_O QUE SE PEDE_
Segundo o trecho do texto, qual gráfica produziu o caderno “Bahia baleia”?

_TRECHO DO TEXTO_
######
RESENHA | Poesia-baleia

ANELITO DE OLIVEIRA - Os trabalhos de Guilherme Mansur, um dos raros poetas em atividade ainda dignos de nota, são sempre desconcertantes, tanto pelo que revelam quanto pelo que velam. Quando nos encontram (porque se dirigem a um encontro com outrem pelo mundo), logo nos inquirem em muitas dimensões – cultural, ambiental, humana. Não é fácil, diante de criações tão sutilmente pensadas, formular uma resposta no mínimo razoável. Há um risco muito grande de, por excesso ou escassez, desviar do horizonte ultra-sensível que o poeta põe em relevo nos muitos suportes com que lida – instalação, cartão-postal, jornal, livro etc.
No final do ano passado, apareceu, produzido pela Gráfica Ouro Preto, “Bahia baleia”, um caderno de “haikais e deZENhos da caixa de cachalotes, movidos por um encontro com as baleias jubartes”, como se lê na abertura, na Ponta do Apaga Fogo, em Arraial d´Ajuda. Encontro insólito, que encontra (e isso é de grande importância) uma sintonia no produto livro, também insólito, como os demais de Mansur, construído de modo afim do artesanal, não como mera nostalgia da aura, mas como uma espécie de ultrapassamento dos lugares comuns da técnica, no caso, da técnica consagrada pelo mercado editorial.
######
_BLOCO DE DADOS_
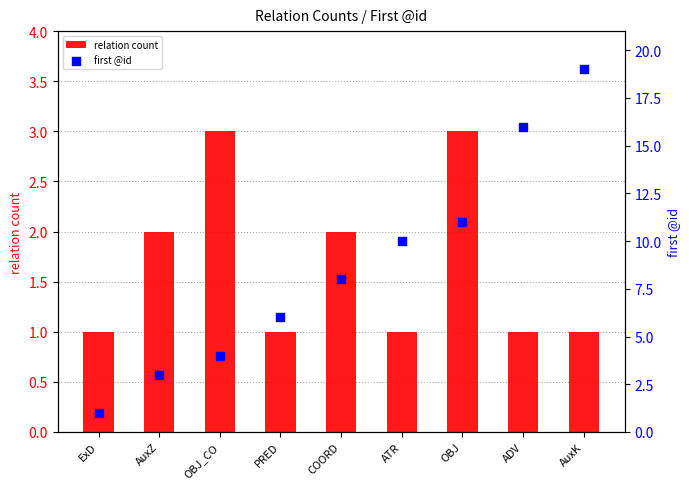

Which series reaches the maximum Y coordinate?

first @id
######
_RESPOSTA DO EXERCÍCIO_
A Gráfica Ouro Preto.